Culture, Characters, and Writing the Other (a preliminary post)

I just gave a little talk at a conference about starting from a place of empathy when we write about people who don’t share our cultural perspective. More on that later, but here’s something that I promised I would post (thank you to those who pushed me to get on this!) that I think will be helpful to a lot of people.

It’s a graphic created by Janine Slaga that shows culture as an iceberg. It’s about the visible and invisible (or above and below the surface, if you will) aspects of culture. Isn’t it amazing?

Screen Shot 2019-02-07 at 10.48.28 AM.png

Most of us, when we write “outside our lanes,” rely on the stuff at the tip of the iceberg. Our characters eat the food, speak the language*, celebrate the holidays. Maybe we dip into some of the family roles or the manners. But for a truly nuanced, fully realized character—especially a main character—we should be familiar with so much more. We should have carefully considered all of that good stuff beneath the surface.

If we haven’t, then we need to do more work.

If you like this image, you might like the other stuff that Janine has created. Support Janine here.

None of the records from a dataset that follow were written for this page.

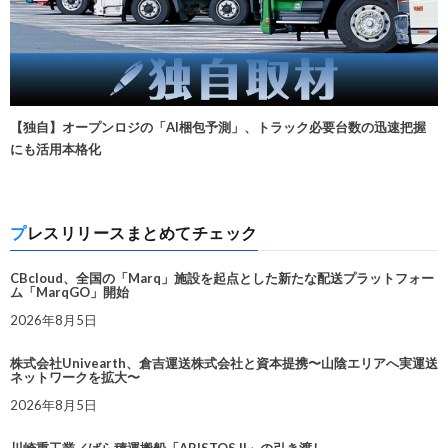
【独自】オープンロジの「AI梱包予測」、トラック必要台数の迅速把握
にも活用本格化
プレスリリースまとめてチェック
CBcloud、全国の「Marq」施設を起点とした新たな配送プラットフォー
ム「MarqGO」開始
2026年8月5日
株式会社Univearth、倉吉運送株式会社と資本提携〜山陰エリアへ実運送
ネットワークを拡大〜
2026年8月5日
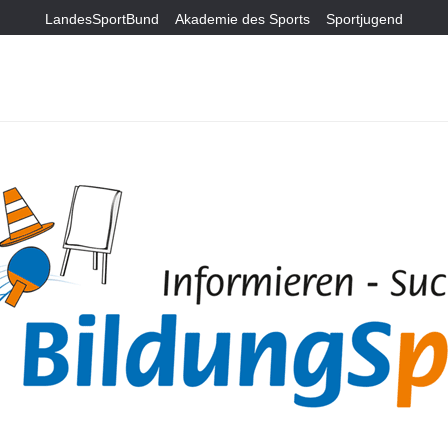
LandesSportBund
Akademie des Sports
Sportjugend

*If you’re writing a Black character and thinking, “Yes, I will have that character speak “Black” to make them more authentic,” please think again. Black English Vernacular is a complex, complete language with its own specific rules about grammar, syntax, and subtext. Dropping a few g’s off of “ing” words, experimenting with “ain’t” and double negatives, shifting around the “be” verb, using slang…is not equivalent to BEV and will not make your Black character authentic.